• **Exercise instructions**:
Transcribe each entry exactly; skip the images.

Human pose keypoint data
....................

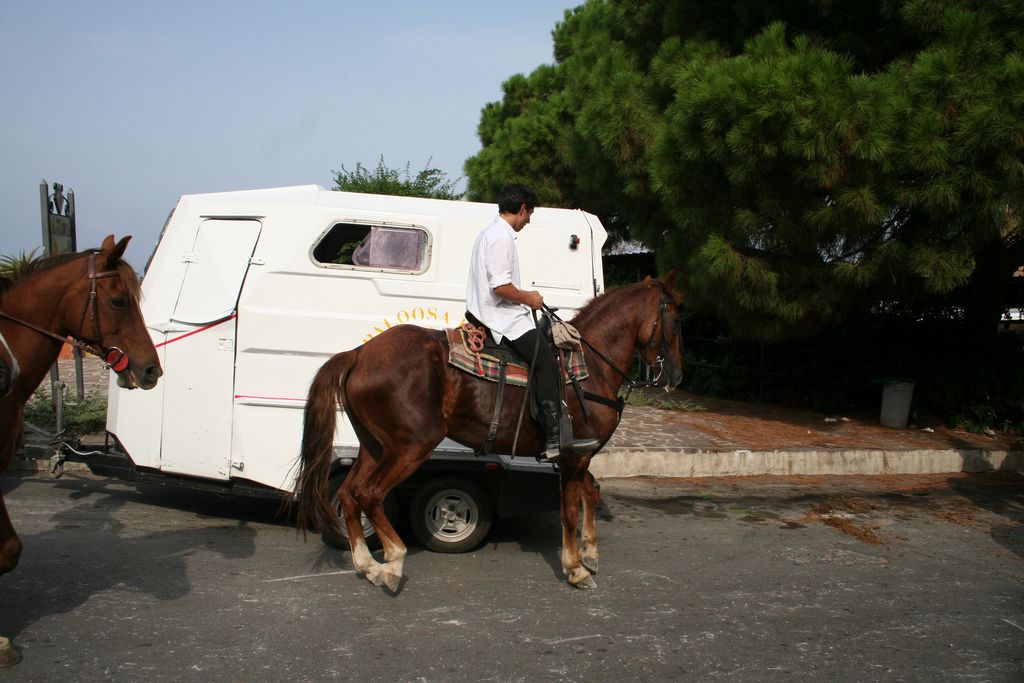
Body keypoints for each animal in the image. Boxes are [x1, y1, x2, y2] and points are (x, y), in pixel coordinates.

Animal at [293, 271, 683, 592]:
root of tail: (358, 354)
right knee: (369, 495)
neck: (588, 368)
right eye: (677, 320)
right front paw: (575, 568)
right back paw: (393, 561)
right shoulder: (574, 457)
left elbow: (592, 492)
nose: (677, 377)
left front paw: (589, 553)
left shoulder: (579, 455)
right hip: (411, 446)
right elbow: (570, 509)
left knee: (349, 494)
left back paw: (368, 565)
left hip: (375, 445)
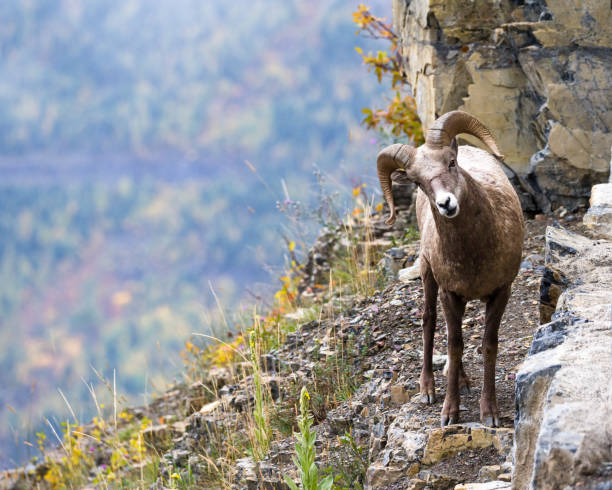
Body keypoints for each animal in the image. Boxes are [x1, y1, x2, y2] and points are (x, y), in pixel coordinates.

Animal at [376, 110, 524, 424]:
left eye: (451, 162)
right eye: (418, 181)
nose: (446, 204)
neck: (475, 254)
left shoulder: (501, 291)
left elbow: (488, 344)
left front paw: (489, 413)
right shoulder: (449, 293)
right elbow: (454, 348)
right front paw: (449, 413)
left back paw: (466, 382)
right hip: (428, 276)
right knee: (430, 321)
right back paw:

....................

• **Solution for this exercise**:
Body keypoints for each animal in the image. Boxes are [x1, y1, x2, y2] and points are (x, y), in pixel coordinates.

Animal at [293, 271, 683, 592]:
root of tail: (358, 354)
right knee: (369, 495)
neck: (588, 368)
right eye: (677, 320)
right front paw: (575, 568)
right back paw: (393, 561)
right shoulder: (574, 457)
left elbow: (592, 492)
nose: (677, 377)
left front paw: (589, 553)
left shoulder: (579, 455)
right hip: (411, 446)
right elbow: (570, 509)
left knee: (349, 494)
left back paw: (368, 565)
left hip: (375, 445)
Body keypoints for each animal in the image. Boxes are [x1, y1, x2, y2] and points are (x, y), in pixel coordinates.

Animal at [376, 110, 524, 424]:
left eye: (451, 162)
right eye: (418, 181)
nose: (446, 204)
neck: (475, 254)
left shoulder: (501, 291)
left elbow: (488, 344)
left front paw: (489, 413)
right shoulder: (449, 293)
right elbow: (454, 348)
right front paw: (449, 413)
left back paw: (466, 382)
right hip: (428, 276)
right knee: (430, 321)
right back paw:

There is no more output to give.